Another notable subsea tie-back being constructed in the US Gulf of Mexico is Deep Gulf Energy’s Kodiak field in Mississippi Canyon Blocks 771 and 727. Originally discovered by BP in 2008, the discovery well logged 500 net ft of hydrocarbon bearing sands in Middle and Lower Miocene reservoirs. Production from the tie-back development is expected to begin during the first half of 2016. Deep Gulf Energy awarded Technip an engineering, procurement, installation and construction contract in September of 2014 covering the project management, fabrication and installation of over 7.5 miles (12 km) of reeled pipeline and risers, and installation of a 6.8 mile (11 km) umbilical with associated terminations and flying leads. The contractor is expected to utilise its Deep Blue pipelay vessel to undertake the installation scope. Development drilling is currently ongoing using semi Noble Danny Adkins, which Deep Gulf has under contract until June. Kodiak is planned to be tied into the Devil’s Tower spar facility in Mississippi Canyon Block 773.
In an attempt to increase production from already producing fields, operators are also planning and carrying out subsea expansion projects. At least half a dozen expansions of already proven fields are scheduled to come on stream this year. Given oil is currently priced at around US$50/bbl for WTI, expanding on already proven reserves is a very smart move. Two such expansions belong to operator BHP Billiton – Shenzi and Neptune. Newbuild Transocean drillship Deepwater Invictus began a three-year programme with BHP Billiton in mid-2014 and has already conducted development work on both projects.
Shenzi has already undergone frequent additional work in order to boost production via water injection and expansion on the field’s northern portion. The new Shenzi expansion consists of seven water injectors being added as well as five development wells.

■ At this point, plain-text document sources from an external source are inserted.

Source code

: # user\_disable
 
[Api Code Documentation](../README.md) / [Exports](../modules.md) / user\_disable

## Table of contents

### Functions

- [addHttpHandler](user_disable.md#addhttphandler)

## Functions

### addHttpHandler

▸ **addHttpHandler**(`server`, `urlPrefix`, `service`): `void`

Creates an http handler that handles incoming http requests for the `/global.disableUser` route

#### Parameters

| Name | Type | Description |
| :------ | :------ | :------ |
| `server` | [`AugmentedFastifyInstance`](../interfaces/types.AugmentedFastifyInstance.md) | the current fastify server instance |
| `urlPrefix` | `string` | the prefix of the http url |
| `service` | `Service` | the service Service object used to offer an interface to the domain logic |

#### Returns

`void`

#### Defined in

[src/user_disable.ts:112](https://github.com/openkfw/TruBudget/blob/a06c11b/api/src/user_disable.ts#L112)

These are expected to come online between now and 2019. The Neptune expansion is a single-well subsea tie-back to the Neptune TLP.
Another upcoming project is the Shell-operated Phase Two expansion on the Coulomb field in Mississippi Canyon Block 657. Coulomb is being developed via subsea wells tied back to the Na Kika semisubmersible production facility. Shell is currently planning a two-well expansion tied into existing subsea infrastructure. The FID for the project was announced late in the fourth quarter of 2014, and production is anticipated to begin in the latter part of the third quarter of this year.
These are just a few of the deepwater projects scheduled to move forward in the US Gulf of Mexico over the next few years. While some have been delayed until commodity prices rise to acceptable levels, most are proceeding due to the long-term nature of both the development process and the length of time a field is expected to produce. As technology improves, enabling production from challenging reservoirs, and shallower resources are depleted, deepwater projects should be expected to remain a priority over the long term.